I'm a little obsessed with the board game Settlers of Catan. If you're not familiar, it's kind of like Monopoly meets Risk meets Poker: you take over a map of resources and trade with other players to secure your victory. I've been playing in tournaments for 9 years (made it to the NYC semi-finals twice), I trade tips in the subreddit, and I even started a WhatsApp group to organize games. Shoutout to the homies in 1-800-CATAN.


What keeps me coming back is the communication. The rules say little about how you offer trades, persuade, or threaten your opponents. Bluffing, cajoling, assuaging, intimidating - every match requires them all, and no two matches are the same.


I truly fell in love with the game the day I lost to one of the best players in the world. This guy is the Lionel Messi of Catan. I watched him go undefeated through an entire tournament, gliding through every trade and handshake deal. It inspired me.

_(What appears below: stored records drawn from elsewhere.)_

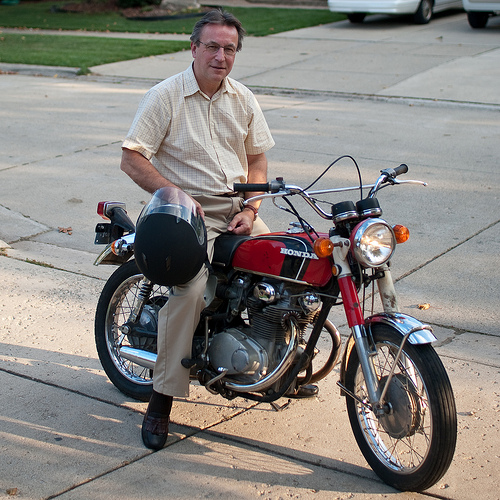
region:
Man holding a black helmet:
[131, 211, 210, 278]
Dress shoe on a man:
[146, 399, 168, 451]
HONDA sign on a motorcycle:
[277, 245, 327, 260]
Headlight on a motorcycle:
[344, 217, 396, 263]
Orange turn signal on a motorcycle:
[393, 222, 413, 242]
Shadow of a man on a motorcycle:
[3, 346, 114, 490]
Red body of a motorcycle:
[242, 225, 332, 280]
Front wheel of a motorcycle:
[338, 312, 453, 489]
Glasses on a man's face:
[196, 40, 241, 55]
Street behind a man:
[22, 77, 492, 227]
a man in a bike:
[112, 117, 370, 487]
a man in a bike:
[160, 165, 324, 437]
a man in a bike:
[80, 65, 324, 382]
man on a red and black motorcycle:
[91, 6, 487, 494]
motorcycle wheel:
[336, 310, 458, 491]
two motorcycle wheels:
[92, 263, 464, 490]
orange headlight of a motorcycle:
[313, 238, 333, 255]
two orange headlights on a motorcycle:
[312, 223, 413, 261]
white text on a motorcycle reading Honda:
[279, 242, 320, 262]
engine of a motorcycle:
[198, 278, 332, 404]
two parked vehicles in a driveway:
[325, 0, 499, 38]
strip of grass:
[3, 27, 190, 78]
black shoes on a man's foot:
[138, 393, 173, 452]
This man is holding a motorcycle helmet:
[133, 190, 195, 301]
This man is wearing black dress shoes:
[146, 390, 177, 460]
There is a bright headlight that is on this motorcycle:
[341, 212, 403, 301]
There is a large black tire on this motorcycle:
[354, 314, 467, 489]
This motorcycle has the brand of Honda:
[276, 234, 328, 280]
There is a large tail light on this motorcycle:
[89, 195, 130, 226]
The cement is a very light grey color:
[433, 206, 458, 256]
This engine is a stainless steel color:
[234, 294, 297, 402]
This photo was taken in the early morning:
[123, 95, 397, 469]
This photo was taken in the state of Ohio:
[117, 43, 427, 435]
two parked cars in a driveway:
[317, 1, 498, 70]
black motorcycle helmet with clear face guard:
[135, 184, 207, 286]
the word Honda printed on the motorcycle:
[272, 243, 320, 265]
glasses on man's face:
[197, 39, 245, 56]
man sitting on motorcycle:
[87, 8, 462, 498]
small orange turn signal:
[314, 234, 337, 260]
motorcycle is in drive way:
[84, 162, 464, 491]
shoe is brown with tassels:
[137, 389, 175, 457]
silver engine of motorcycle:
[215, 292, 285, 400]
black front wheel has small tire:
[345, 329, 464, 496]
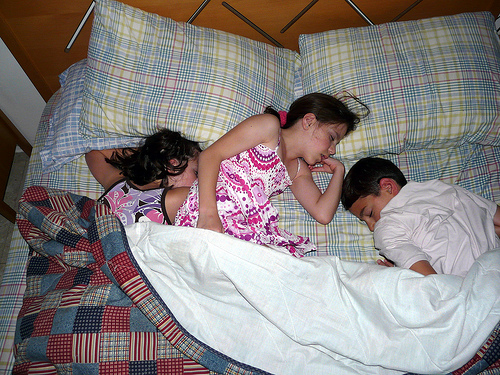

Most dominant Catan players come from the math and economics world. I'm not a math whiz. My entry point would have to be communication and table relationships. Intentional focus on my tone, body language, and general vibe at the table. When you’re playing the table well there's a sweet spot where players begrudgingly respect you and occasionally reward you in unexpected ways.


Nine years of competitive Catan has taught me lessons that apply directly to boardrooms, negotiations, and everyday professional life:


Your reputation precedes every negotiation. Players remember who screwed them over three games ago. They remember who honored their word. Every interaction builds or erodes your credibility for future asks.


The best deal is one where everyone thinks they won. The dominant players aren't the ones who extract maximum value from every trade - they're the ones who leave just enough on the table that opponents keep coming back.


Emotional regulation is a competitive advantage. When the dice turn against you (and they will), the table is watching. The players who stay composed get better trades, more cooperation, and fewer targeted attacks.


You can't win alone. Even the most mathematically gifted player needs willing trade partners. Technical brilliance without relationship skills has a hard ceiling.


If you're looking to improve your negotiation skills, your ability to read the room, manage emotional situations, build alliances, or find win-win outcomes under pressure - I highly recommend playing some Catan. I'm not even on the publisher's payroll. I just love the game that much.